/ 29 May 2025

Transformation Fund a ‘looting scheme’, says DA

Democratic Alliance Supporters Stage Demonstration In Pretoria
The Democratic Alliance (DA) has lambasted the Transformation Fund proposed by the ANC as a sophisticated mechanism of ‘looting’ and economic capture that will only benefit the politically-connected elite. (Photo by Ihsaan Haffejee/Anadolu via Getty Images)

The Democratic Alliance (DA) has lambasted the Transformation Fund proposed by the ANC as a sophisticated mechanism of ‘looting’ and economic capture that will only benefit the politically-connected elite.

DA spokesperson for trade Toby Chance on Thursday said the party rejected the fund as another of the ANC’s “failed” broad-based black economic empowerment (broad-based BEE) schemes that “enrich elites, not workers”.

He told a media briefing that the DA’S submission to the department of trade, industry and competition presented an alternative vision of economic empowerment that transcends racial boundaries.

The draft concept document released by the department on 19 March, proposes the establishment of a R100 billion Transformation Fund anchored in broad-based BEE policy. It is framed as a flagship initiative to accelerate transformation and support black-owned businesses, particularly small, medium and micro enterprises.

The fund will see the 3% of net after-tax profits that companies are required to spend on enterprise and supplier development under broad-based BEE codes of good practice diverted to the central fund for disbursement to black businesses. 

The ANC says its black empowerment drive aims to reverse the economic imbalances which favoured whites. 

On Thursday, Chance argued that the transformation fund would block growth by focusing on race and not on investment or job creation and that the DA backed “real empowerment” through economic growth and striving to reach the United Nation’s sustainable development goal targets.

“The department’s concept document has attracted much attention, in terms of impracticality. Organised business and think tanks have all been vocal against the fund, as it will not deliver economic growth and job creation,” he said.

He added that a recent survey showed South Africans were against the government continuing with broad-based BEE after years of failed implementation.

He said the fund was a “continuation of broad-based BEE policies which have failed to bring disadvantaged South Africans into the economic mainstream and have left eight million people unemployed, up from five million people in 10 years, while enriching a small elite”.

The fund would not address barriers to foreign investment inherent in broad-based BBEE and “other heavy-handed government policies”.

“Over a period of 20 years, the narrative and the orthodoxy around transformation has been corrupted. It’s not real transformation. It’s actually seizure of assets to the benefit of a small number of people”.

DA national spokesperson Karabo Khakhau described the fund as “an activated looting scheme”.
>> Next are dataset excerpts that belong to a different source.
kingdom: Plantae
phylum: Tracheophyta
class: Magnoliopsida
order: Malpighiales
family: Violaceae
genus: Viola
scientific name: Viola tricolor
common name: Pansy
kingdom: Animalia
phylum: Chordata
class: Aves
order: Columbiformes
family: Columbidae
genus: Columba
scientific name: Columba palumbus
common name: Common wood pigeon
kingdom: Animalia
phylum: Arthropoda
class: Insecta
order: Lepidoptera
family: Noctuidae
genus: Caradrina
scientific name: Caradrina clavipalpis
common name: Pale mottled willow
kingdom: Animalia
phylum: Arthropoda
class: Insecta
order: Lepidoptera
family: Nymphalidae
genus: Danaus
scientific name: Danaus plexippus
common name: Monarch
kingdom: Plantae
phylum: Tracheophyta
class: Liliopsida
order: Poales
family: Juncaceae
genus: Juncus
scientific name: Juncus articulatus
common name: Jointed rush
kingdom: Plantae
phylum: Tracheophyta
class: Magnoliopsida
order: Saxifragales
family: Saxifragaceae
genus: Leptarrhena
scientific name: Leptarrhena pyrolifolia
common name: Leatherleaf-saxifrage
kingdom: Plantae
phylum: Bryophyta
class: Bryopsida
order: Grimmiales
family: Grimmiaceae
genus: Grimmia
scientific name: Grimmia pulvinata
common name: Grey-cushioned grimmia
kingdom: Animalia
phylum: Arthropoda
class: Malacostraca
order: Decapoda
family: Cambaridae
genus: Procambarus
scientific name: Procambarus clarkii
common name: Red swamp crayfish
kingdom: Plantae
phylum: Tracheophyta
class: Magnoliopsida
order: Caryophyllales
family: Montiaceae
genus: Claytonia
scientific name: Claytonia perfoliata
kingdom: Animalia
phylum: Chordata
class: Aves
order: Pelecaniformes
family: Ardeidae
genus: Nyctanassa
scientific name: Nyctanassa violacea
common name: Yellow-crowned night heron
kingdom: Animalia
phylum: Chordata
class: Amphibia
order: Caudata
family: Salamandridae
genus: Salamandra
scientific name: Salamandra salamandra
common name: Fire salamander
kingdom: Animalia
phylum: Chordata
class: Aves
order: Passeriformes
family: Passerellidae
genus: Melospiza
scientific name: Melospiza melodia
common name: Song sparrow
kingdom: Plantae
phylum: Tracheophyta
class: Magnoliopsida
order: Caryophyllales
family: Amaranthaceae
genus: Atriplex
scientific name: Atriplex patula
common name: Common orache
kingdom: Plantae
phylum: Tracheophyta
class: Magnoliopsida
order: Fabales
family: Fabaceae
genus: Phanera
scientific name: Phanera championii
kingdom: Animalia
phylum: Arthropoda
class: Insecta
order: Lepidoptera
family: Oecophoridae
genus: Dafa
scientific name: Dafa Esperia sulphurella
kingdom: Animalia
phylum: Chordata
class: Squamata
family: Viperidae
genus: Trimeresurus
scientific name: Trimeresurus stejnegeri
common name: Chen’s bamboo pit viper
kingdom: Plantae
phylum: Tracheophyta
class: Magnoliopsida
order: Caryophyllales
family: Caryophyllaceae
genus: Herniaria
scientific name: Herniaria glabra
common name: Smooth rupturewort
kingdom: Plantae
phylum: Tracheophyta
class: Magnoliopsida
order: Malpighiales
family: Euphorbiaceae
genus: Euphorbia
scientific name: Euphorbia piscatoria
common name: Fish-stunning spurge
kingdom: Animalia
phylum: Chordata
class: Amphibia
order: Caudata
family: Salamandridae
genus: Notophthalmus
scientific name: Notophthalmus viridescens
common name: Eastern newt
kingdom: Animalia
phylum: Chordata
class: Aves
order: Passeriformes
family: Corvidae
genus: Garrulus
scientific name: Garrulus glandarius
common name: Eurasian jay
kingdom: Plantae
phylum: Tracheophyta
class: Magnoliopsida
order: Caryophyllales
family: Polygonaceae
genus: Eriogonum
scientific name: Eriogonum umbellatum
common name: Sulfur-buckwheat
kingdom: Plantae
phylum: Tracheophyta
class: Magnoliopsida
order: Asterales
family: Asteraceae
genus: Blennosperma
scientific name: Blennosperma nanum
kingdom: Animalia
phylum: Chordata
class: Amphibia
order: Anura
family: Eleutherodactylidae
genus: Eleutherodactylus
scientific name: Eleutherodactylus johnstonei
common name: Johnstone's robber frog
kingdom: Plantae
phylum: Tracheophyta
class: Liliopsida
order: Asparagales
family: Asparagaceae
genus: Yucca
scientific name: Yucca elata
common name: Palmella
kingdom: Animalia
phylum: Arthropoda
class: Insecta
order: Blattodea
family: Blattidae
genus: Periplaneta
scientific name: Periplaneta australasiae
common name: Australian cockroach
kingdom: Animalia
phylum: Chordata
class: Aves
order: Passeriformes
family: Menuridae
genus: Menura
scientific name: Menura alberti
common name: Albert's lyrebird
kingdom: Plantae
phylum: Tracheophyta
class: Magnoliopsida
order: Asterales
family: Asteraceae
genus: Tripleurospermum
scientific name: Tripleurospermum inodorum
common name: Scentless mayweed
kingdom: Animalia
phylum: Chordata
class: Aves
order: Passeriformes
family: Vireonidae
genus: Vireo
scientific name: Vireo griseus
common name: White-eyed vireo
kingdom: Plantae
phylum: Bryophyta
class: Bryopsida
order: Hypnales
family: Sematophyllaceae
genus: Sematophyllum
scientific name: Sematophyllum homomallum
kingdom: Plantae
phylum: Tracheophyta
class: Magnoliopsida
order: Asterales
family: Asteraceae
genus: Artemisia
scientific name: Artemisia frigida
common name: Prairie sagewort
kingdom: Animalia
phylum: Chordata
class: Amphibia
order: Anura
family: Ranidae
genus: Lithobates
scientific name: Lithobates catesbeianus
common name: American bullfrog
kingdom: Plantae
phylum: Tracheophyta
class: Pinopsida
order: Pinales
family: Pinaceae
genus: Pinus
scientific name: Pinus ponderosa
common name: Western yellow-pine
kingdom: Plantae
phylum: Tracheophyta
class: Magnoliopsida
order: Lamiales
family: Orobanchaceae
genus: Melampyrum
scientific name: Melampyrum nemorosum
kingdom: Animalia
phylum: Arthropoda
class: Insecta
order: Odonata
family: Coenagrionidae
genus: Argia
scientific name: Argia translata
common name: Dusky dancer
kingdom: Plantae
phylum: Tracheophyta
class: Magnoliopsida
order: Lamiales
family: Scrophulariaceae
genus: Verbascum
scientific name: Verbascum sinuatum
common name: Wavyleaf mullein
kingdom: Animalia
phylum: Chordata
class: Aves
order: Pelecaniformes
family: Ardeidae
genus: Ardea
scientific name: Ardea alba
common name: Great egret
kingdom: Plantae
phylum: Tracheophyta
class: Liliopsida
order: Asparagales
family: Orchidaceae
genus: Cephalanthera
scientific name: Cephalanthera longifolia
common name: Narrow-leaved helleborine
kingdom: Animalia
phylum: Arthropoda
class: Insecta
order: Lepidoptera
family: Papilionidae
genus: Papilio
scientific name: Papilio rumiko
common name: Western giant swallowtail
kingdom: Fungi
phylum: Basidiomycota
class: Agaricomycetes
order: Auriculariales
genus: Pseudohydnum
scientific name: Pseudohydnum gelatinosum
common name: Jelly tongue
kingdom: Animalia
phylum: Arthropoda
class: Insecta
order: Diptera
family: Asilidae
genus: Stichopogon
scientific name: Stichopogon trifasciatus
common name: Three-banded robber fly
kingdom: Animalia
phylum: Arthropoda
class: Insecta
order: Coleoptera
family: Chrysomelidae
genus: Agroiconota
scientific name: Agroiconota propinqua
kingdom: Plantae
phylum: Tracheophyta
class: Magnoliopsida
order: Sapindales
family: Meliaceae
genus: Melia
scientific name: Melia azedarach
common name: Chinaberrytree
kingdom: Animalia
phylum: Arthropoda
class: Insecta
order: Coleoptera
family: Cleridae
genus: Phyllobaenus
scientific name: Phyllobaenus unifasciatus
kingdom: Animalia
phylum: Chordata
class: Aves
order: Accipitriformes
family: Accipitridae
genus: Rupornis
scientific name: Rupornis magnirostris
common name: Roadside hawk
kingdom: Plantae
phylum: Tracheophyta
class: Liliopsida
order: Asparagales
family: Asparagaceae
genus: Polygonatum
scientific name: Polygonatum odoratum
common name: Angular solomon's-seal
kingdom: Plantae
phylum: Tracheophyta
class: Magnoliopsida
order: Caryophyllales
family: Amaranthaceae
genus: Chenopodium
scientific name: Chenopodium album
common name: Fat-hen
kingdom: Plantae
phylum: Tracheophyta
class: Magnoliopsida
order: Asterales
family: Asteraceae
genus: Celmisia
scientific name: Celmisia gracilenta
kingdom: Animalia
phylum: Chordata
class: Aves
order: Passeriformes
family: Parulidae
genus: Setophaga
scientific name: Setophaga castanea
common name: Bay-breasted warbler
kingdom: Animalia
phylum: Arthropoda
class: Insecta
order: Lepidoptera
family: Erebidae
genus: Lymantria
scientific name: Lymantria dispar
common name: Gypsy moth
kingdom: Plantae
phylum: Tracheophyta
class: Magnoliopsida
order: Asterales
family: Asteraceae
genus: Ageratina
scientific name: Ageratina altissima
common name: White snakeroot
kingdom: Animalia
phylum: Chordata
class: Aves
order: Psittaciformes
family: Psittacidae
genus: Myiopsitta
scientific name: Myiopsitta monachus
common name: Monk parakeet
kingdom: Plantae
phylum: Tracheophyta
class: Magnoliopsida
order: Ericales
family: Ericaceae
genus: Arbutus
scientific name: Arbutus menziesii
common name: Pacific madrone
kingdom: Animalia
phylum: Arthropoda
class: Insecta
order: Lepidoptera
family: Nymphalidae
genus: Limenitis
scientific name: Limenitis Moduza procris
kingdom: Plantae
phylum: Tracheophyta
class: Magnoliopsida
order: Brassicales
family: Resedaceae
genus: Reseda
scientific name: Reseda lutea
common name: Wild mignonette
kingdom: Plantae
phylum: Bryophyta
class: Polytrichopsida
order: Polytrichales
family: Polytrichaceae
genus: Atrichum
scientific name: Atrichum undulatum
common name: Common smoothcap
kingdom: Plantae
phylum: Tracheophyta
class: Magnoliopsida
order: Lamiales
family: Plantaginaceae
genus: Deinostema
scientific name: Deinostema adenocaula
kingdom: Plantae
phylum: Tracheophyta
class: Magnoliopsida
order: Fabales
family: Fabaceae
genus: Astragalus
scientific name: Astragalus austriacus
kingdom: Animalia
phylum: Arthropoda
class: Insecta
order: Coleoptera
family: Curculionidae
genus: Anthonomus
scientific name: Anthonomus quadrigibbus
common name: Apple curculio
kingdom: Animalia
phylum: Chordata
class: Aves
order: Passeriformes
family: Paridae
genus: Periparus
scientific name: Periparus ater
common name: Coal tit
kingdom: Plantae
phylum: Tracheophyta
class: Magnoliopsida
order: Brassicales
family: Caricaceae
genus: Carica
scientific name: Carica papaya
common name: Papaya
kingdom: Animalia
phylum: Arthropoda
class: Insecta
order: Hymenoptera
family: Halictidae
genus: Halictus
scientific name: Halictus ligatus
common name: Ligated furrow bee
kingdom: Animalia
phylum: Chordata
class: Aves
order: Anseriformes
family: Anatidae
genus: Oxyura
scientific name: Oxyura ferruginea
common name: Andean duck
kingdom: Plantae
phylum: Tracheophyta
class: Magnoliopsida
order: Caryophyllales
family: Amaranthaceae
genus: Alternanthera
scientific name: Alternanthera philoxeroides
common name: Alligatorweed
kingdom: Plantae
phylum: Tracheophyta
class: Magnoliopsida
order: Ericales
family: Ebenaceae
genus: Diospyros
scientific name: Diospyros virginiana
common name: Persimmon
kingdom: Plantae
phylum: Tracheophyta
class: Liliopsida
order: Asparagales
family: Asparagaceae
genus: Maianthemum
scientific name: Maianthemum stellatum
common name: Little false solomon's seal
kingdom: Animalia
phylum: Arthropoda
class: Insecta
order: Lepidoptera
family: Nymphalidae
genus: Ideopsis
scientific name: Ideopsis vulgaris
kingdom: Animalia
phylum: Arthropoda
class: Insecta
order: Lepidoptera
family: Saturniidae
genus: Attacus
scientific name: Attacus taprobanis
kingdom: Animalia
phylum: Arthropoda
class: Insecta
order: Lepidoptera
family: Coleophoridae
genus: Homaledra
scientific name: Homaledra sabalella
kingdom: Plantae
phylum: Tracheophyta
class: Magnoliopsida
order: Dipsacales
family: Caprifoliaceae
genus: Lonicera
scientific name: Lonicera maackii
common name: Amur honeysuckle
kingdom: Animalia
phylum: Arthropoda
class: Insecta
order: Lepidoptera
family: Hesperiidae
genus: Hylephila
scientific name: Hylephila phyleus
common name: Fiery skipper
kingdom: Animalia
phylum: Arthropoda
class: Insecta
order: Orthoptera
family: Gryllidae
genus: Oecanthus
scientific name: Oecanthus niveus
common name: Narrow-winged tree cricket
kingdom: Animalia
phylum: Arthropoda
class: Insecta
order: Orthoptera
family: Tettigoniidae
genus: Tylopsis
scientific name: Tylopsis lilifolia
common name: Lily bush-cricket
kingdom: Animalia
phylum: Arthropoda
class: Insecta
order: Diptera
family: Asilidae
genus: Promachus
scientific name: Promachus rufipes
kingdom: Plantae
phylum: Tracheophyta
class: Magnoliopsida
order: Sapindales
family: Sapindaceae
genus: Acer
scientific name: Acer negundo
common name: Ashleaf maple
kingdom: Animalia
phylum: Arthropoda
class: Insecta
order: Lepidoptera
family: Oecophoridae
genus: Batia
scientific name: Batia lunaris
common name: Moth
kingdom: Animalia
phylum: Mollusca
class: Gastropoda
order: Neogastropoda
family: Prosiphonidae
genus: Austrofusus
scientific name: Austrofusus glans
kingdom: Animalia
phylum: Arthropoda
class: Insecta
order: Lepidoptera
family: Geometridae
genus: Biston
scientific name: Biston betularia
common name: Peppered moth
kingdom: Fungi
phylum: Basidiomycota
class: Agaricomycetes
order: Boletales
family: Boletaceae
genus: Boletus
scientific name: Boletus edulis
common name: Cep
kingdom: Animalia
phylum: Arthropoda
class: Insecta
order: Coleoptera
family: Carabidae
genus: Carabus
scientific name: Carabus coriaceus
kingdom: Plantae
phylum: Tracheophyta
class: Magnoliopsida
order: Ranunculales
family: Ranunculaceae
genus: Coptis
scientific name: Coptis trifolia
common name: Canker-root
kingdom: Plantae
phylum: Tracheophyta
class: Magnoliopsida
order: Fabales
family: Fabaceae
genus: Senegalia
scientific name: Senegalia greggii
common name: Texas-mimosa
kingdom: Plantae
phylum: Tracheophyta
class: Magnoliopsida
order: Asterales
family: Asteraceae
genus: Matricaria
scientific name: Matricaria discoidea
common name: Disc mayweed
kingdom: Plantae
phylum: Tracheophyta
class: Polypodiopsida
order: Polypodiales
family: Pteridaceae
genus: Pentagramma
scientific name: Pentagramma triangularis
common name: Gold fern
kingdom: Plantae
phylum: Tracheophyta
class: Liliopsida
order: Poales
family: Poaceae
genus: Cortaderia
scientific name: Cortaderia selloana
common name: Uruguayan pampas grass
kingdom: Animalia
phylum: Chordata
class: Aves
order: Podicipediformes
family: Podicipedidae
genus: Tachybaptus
“Funnelling money to a select few in the name of transformation, is not transformation. In fact … it is an activated looting scheme that is always available for evil ones to manipulate,” she said.

“Prioritising funding for the same politically connected people or elites in the name of being pro black is not transformation. That is corruption, and that’s what we need to be able to crack the whip on here, and that’s why we’re anti this, this whole idea that such funds are supposed to work.

“You take a Karabo, and on the basis of Karabo being black, you give her an opportunity for funding. She gets her success. And instead of moving on to [other candidates] …you take the same Karabo again, and you make her the same dipper of the same system.

“And then Karabo becomes loyal to you and your organisation in how she manipulates her tenders, in how she trades and who her trade partners are and she becomes a tycoon of a system that is only focused on one person, while black, coloured and Indian people who are supposed to be empowered … fall behind the line.”

DA deputy spokesperson on trade Mlondi Mdluli said empowerment and redress were “deep issues” that were sensitive and should be broached with “compassion, clarity and effectiveness”.

He argued that existing state-supported funds such as the Black Business Supplier Development Programme and the National Empowerment Fund had failed to address systemic economic challenges.

Chance said the DA’s alternative vision to the fund detailed in its submission emphasised creating an environment where “everybody can grow”, regardless of race. This includes investing in quality education, skills development, cutting bureaucratic red tape and fostering an inclusive economic growth strategy.

True empowerment comes through growing the economy, not through redistributive mechanisms, he argued.

Responding to a question on the narrative that the DA was anti-transformation, and whether the issue could destabilise the government of national unity, DA national spokesperson Willie Aucamp said ANC governments of the past had not empowered the majority of black people.

“Their policies were not pro black because it did not empower the largest amount of black people in this country,” he said.

“When the DA entered this government of national unity, we said that we’ve got two main aims. The one is to grow our economy, and the second one is to create jobs. And in everything we do, we ask ourselves whether what we are doing will contribute towards that, and if it’s not, we won’t do it.

“But we did not agree to be co-opted by the ANC, the Democratic Alliance is a party in our own right, and we will remain so. In most of the issues that come up in the GNU we do agree with each other, but where we disagree, we will not be a rubber stamp to just say yay and amen into whatever it is that the ANC does that we might differ with.”